Troisième étage de la fusée, le logement social de la directrice de cabinet. Là encore, le dossier est présenté uniquement à charge. Cette personne est une haut-fonctionnaire. En 2001, elle vient de quitter un poste avec logement de fonction, est en procédure de divorce, avec un enfant mineur avec elle. L'Etat s'occupant de ses agents, elle a pu obtenir un logement social, sur le quota réservé aux fonctionnaires. Elle n'a donc pas pris la place d'une personne en liste d'attente, puisque les demandes "ordinaires" relèvent d'autres procédures. En 2006, elle repart sur un poste de préfète, et enchaîne sans discontinuer jusqu'en 2018. Un préfet peut sauter du jour au lendemain, sans préavis, et doit libérer très vite le logement de fonction. Si elle enchaine sur un autre poste, c'est un simple déménagement. Si ce n'est pas le cas, elle est à la rue. D'où l'importance d'avoir, à coté, un autre logement, pour se retourner. Certes, le fait que ce logement de secours soit un logement social pose question, quand on connait la demande à Paris. Mais quand on regarde la situation de cette préfète, on peut comprendre que vu ses fonctions très prenantes, elle n'a pas nécessairement percuté, ni pris le temps de se trouver un autre logement. Si, avant de juger, on se mettait à sa place, et se demandait ce que l'on aurait fait, nous, dans la même situation et les mêmes contraintes ? La plus grande faute de François de Rugy, dans cette affaire, est d'avoir viré immédiatement sa directrice de cabinet. Une attitude à mes yeux bien plus grave et disqualifiante, pour un élu, que d'avoir fait servir du homard à ses invités.

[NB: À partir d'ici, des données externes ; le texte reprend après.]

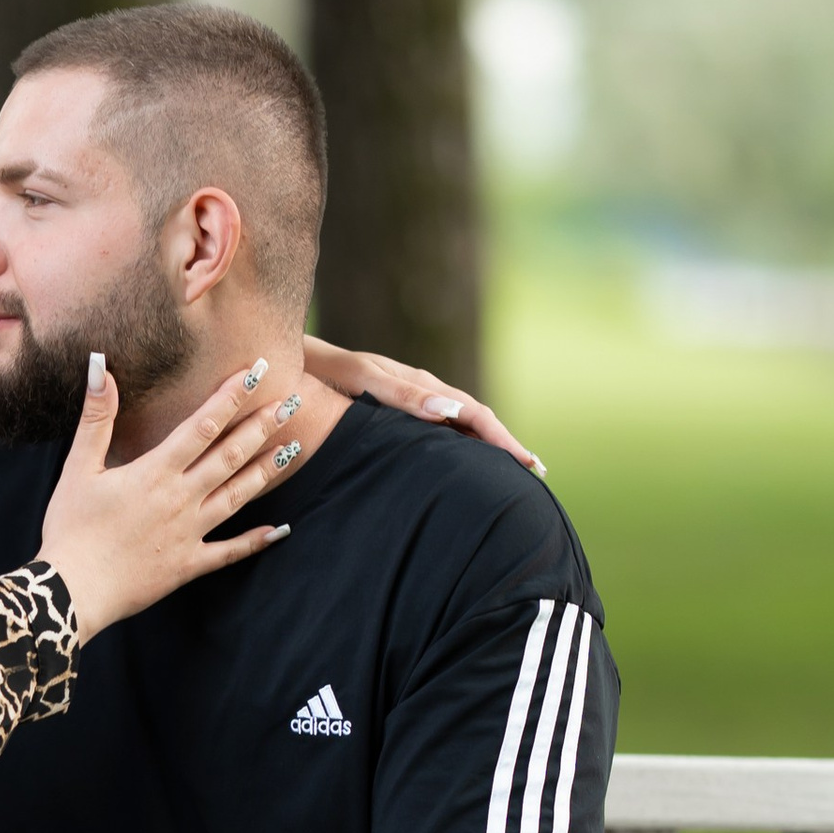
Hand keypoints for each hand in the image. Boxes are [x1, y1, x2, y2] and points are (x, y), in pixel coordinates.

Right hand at [38, 356, 294, 640]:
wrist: (74, 589)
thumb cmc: (71, 528)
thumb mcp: (77, 467)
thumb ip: (96, 417)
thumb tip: (99, 366)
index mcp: (155, 472)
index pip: (202, 426)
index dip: (231, 397)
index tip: (257, 373)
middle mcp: (180, 498)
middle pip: (230, 456)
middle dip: (261, 427)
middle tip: (291, 404)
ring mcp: (189, 533)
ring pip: (237, 497)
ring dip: (265, 471)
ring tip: (292, 449)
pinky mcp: (188, 565)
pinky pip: (228, 551)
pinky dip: (255, 541)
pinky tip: (279, 530)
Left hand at [303, 338, 542, 472]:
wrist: (297, 361)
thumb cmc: (325, 372)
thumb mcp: (363, 380)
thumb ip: (402, 394)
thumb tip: (450, 410)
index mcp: (421, 385)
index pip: (475, 413)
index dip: (503, 439)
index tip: (528, 463)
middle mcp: (423, 392)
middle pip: (476, 419)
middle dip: (505, 444)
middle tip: (535, 471)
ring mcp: (413, 401)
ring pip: (461, 425)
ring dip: (488, 445)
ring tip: (511, 470)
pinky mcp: (400, 412)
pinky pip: (441, 430)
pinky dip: (463, 444)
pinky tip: (465, 462)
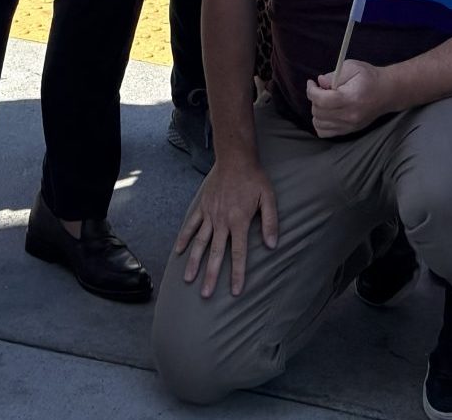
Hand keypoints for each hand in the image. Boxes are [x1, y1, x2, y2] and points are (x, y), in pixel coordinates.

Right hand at [172, 154, 278, 297]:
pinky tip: (179, 252)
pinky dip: (184, 238)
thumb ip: (270, 222)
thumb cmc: (254, 178)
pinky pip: (191, 224)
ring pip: (200, 242)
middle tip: (205, 294)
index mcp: (239, 220)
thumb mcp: (268, 197)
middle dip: (211, 275)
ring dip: (194, 262)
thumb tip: (271, 245)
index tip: (235, 292)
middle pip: (216, 252)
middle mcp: (222, 220)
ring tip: (188, 279)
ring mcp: (210, 213)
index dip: (237, 273)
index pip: (238, 252)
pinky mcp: (202, 206)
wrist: (235, 157)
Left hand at [305, 60, 388, 138]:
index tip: (311, 82)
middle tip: (320, 89)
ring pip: (319, 124)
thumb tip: (320, 82)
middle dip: (314, 99)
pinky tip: (326, 112)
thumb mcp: (352, 67)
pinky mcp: (349, 131)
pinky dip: (320, 123)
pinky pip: (325, 133)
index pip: (322, 100)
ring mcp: (349, 126)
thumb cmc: (369, 77)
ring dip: (316, 111)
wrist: (387, 92)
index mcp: (350, 98)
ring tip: (323, 100)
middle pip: (319, 112)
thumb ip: (334, 75)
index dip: (311, 91)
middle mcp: (349, 115)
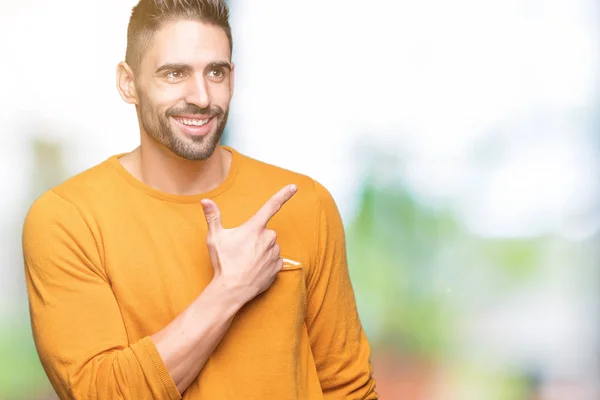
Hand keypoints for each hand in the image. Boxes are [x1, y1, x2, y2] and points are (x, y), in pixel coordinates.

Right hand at [200, 184, 297, 301]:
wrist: (232, 290)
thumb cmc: (223, 263)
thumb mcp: (215, 238)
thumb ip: (212, 217)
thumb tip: (205, 201)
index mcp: (255, 228)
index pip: (272, 206)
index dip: (284, 195)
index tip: (295, 186)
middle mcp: (268, 238)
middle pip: (265, 231)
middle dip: (256, 237)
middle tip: (242, 249)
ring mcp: (274, 253)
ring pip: (270, 246)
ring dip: (262, 250)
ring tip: (246, 261)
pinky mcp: (278, 267)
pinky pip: (275, 260)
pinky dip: (267, 262)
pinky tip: (255, 269)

Mon malaise vient aussi du fait qu'on se contente de juger le personnel politique uniquement sur l'utilisation à des fins personnelles, des moyens mis à leur disposition, et sur des questions d'enrichissement illicite. Bien entendu, cet aspect est important, et les époux Balkany méritent largement de faire un séjour en prison. Mais un responsable politique, c'est aussi un personne qui prend des décisions de politique publique qui engagent le pays. Or, il est extrêmement rare que les élus soient attaqués aussi violemment pour les décisions de fond qu'ils prennent. A mon avis, Dominique de Villepin n'a pas été assez attaqué pour plusieurs décisions qu'il a prises, comme la privatisation des autoroutes. Nos dirigeants prennent parfois des décisions contestables, voire dangereuses pour le pays, mais ils ne sont cloués au pilori qu'en cas d'atteinte à la probité.

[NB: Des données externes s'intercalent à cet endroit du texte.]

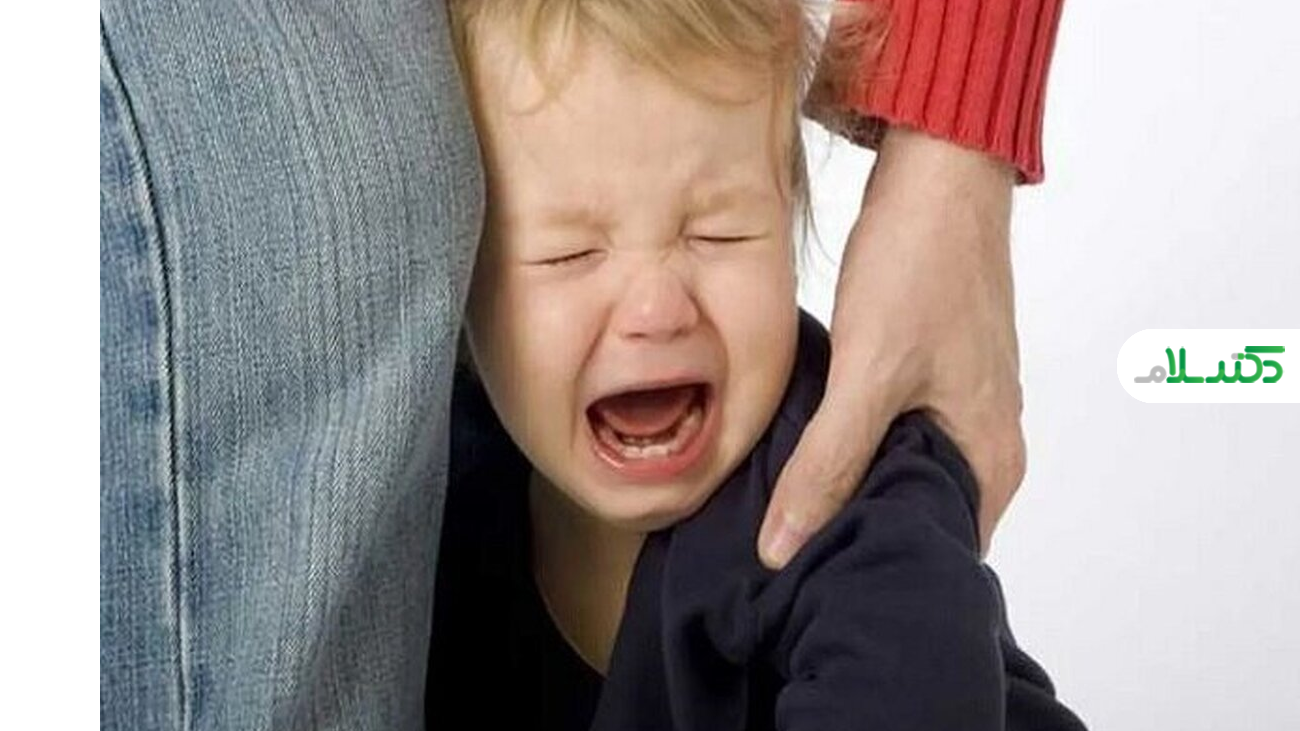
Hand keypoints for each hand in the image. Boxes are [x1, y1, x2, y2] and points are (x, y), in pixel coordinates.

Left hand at [758, 126, 1022, 566]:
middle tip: (783, 548)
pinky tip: (804, 447)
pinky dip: (850, 445)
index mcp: (990, 461)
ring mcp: (960, 407)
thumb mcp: (870, 375)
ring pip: (896, 473)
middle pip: (915, 516)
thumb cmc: (924, 265)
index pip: (936, 551)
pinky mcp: (932, 376)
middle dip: (853, 531)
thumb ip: (829, 464)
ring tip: (784, 506)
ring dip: (848, 486)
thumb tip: (784, 546)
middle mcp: (985, 443)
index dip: (875, 566)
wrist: (939, 170)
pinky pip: (889, 433)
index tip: (811, 580)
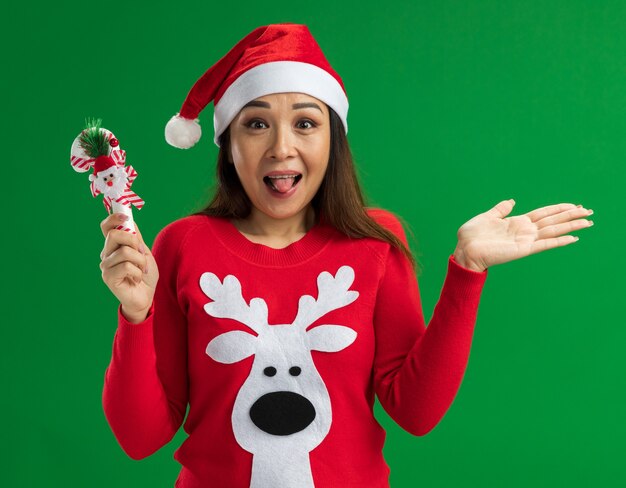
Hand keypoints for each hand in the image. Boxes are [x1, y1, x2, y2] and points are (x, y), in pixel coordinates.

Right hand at [100, 213, 158, 322]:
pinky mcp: (108, 278)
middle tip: (141, 253)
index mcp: (114, 246)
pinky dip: (137, 272)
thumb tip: (129, 220)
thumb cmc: (144, 275)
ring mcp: (106, 266)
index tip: (125, 217)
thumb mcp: (143, 252)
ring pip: (125, 252)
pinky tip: (136, 279)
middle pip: (114, 234)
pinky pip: (126, 266)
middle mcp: (106, 254)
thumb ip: (135, 238)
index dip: (114, 218)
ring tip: (141, 270)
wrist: (146, 296)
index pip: (106, 227)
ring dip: (140, 261)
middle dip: (133, 241)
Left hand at [453, 200, 593, 271]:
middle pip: (553, 220)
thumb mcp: (487, 217)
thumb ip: (500, 209)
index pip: (543, 213)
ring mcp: (525, 240)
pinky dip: (559, 241)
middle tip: (589, 211)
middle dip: (571, 215)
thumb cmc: (471, 236)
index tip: (574, 204)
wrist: (464, 250)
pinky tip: (573, 238)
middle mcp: (524, 231)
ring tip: (588, 221)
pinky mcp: (523, 249)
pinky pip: (545, 244)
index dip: (558, 208)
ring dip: (571, 225)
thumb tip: (511, 201)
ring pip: (553, 230)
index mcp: (516, 222)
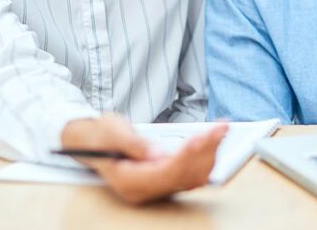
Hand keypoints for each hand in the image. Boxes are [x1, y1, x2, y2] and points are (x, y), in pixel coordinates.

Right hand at [61, 114, 226, 203]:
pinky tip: (214, 139)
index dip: (186, 156)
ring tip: (222, 129)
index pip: (165, 173)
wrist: (94, 140)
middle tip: (220, 127)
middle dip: (205, 150)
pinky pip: (191, 172)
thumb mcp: (113, 132)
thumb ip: (134, 144)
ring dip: (210, 152)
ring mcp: (157, 186)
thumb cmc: (101, 135)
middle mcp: (145, 189)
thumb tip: (157, 154)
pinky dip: (205, 154)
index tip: (201, 137)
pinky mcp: (166, 177)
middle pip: (183, 175)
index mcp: (130, 182)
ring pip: (192, 175)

J'estime que ce biais dans le contrôle de l'action des élus est préjudiciable à la démocratie. La question de la probité est importante, mais elle ne doit pas occulter que lorsqu'en tant que citoyen, on "demande des comptes", ce n'est pas juste de ce que les élus ont fait de leurs frais de mandat, mais de ce qu'ils ont fait de leur mandat.